Minister Whetstone said SA Best proposed amendments were not supported and would have heavily regulated GM crops in a manner unacceptable to industry.

"By continuing to leave a moratorium in place the Labor Party/SA Best are costing farmers in SA real money and denying them a basic right - choice," he said.

The decision to block the legislation follows an online campaign by SA graingrowers to #BacktheGMBill, with supportive growers posting videos to Twitter imploring SA-Best to back the legislation.

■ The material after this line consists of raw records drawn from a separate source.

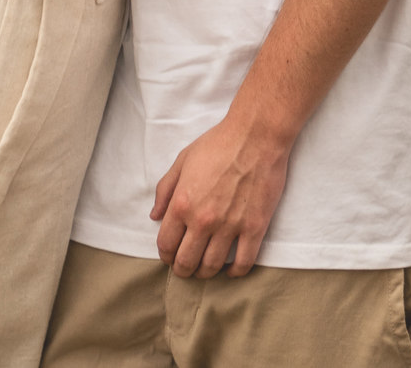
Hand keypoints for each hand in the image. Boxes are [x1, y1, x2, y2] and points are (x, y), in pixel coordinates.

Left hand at [152, 111, 290, 278]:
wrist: (255, 136)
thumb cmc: (218, 143)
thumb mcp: (183, 160)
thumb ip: (165, 189)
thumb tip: (155, 216)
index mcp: (182, 203)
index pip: (166, 244)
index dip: (165, 255)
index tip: (170, 255)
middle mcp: (203, 220)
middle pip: (186, 262)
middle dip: (182, 269)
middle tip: (185, 267)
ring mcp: (230, 226)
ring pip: (212, 267)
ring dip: (205, 273)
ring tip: (205, 269)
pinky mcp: (254, 228)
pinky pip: (243, 263)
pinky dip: (235, 273)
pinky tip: (230, 269)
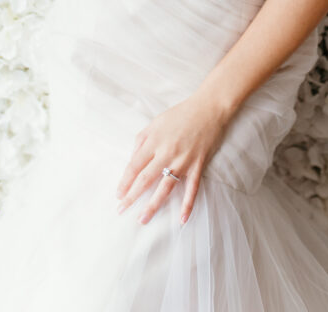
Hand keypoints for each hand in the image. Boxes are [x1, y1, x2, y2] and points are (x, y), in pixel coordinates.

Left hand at [115, 92, 229, 226]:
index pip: (134, 166)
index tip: (118, 194)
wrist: (209, 108)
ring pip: (165, 188)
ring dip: (153, 206)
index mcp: (154, 141)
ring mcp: (183, 161)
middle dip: (131, 197)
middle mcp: (167, 152)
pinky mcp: (198, 165)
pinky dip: (187, 205)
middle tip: (121, 210)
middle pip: (145, 179)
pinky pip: (192, 189)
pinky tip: (181, 220)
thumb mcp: (156, 122)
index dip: (124, 182)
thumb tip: (132, 159)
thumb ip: (142, 140)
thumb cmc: (180, 114)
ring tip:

Pinnaroo graingrowers Chad and Wade Nickolls harvested the message into their wheat crop, saying lifting the moratorium would give farmers much-needed choice.

"We're not in a rush to go using what is available from GM technology at the moment, but we grow a range of different crops and it is a choice to grow the crops we believe will be profitable and best suited to our business," Chad said.

"It's important to us to have a choice and lifting the GM moratorium would also give us a level playing field with other states.

"We need to be able to start doing research in our own backyard. We have a world-class facility at Waite and it has been under-utilised since the moratorium was brought in.

"We see so many positive benefits and can't say any negatives. There's perceived market downside but that is non-existent."